This linkage model allows some implementation hiding from clients. A non-@inlinable function’s definition will only be present in the compiled object file, so it can refer to entities made available via an internal or @_implementationOnly import. However, without library evolution, this does not in practice fully hide implementation dependencies from clients, as discussed in SE-0409.

Embedded Swift linkage model

When compiling a library, Embedded Swift always retains definitions of every entity in its intermediate representation (SIL) stored in the compiled module file (.swiftmodule ). The compiler generates object code for either the transitive closure of the current module and all of its dependencies (the default, suitable for executables) or an empty object file (with -emit-empty-object-file , suitable for libraries).

Embedded Swift relies on specialization of generics. For example, when using the identity function ahead with a given generic argument (say, Int ), Swift will create a “specialized” function identity<Int> . While specialization is an optimization in Desktop Swift (which has the generic implementation to fall back on), it is required in Embedded Swift because it eliminates all uses of type or protocol conformance metadata. Specialization requires access to the definition of the generic function (including across module boundaries), which is always possible in Embedded Swift because the compiler retains all function definitions in the .swiftmodule (as SIL).

The fact that all definitions are stored in the .swiftmodule means that there is no implementation hiding: importing a module via internal or @_implementationOnly does not hide the dependency on that module from clients, because the full implementation is already exposed.
--- --- ---
TASK DETAILS> According to the passage on Swift linkage models, why is specialization of generics required in Embedded Swift?

ENTRIES SUPPLIED>
--- --- ---
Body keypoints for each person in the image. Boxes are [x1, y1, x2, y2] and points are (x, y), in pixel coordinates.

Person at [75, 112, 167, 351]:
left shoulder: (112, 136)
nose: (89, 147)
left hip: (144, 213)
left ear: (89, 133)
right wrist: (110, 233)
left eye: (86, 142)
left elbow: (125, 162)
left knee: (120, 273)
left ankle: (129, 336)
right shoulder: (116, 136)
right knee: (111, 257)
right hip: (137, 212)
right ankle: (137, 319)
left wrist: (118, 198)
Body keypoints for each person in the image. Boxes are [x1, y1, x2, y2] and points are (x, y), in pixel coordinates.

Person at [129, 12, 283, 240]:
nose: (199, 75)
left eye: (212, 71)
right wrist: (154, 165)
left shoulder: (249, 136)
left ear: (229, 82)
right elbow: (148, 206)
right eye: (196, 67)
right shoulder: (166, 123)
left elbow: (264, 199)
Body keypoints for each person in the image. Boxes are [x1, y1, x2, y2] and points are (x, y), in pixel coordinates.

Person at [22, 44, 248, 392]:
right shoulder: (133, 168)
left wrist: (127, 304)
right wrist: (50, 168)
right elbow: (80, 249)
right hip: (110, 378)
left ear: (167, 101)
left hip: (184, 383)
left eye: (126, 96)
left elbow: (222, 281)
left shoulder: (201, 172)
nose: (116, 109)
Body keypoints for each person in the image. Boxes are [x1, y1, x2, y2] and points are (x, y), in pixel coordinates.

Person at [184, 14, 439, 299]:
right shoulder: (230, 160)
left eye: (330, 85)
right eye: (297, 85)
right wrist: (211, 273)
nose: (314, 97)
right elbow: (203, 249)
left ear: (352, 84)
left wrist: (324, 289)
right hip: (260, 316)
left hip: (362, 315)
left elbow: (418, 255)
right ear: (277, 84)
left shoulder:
--- --- ---
TASK RESPONSE> It eliminates all uses of type or protocol conformance metadata.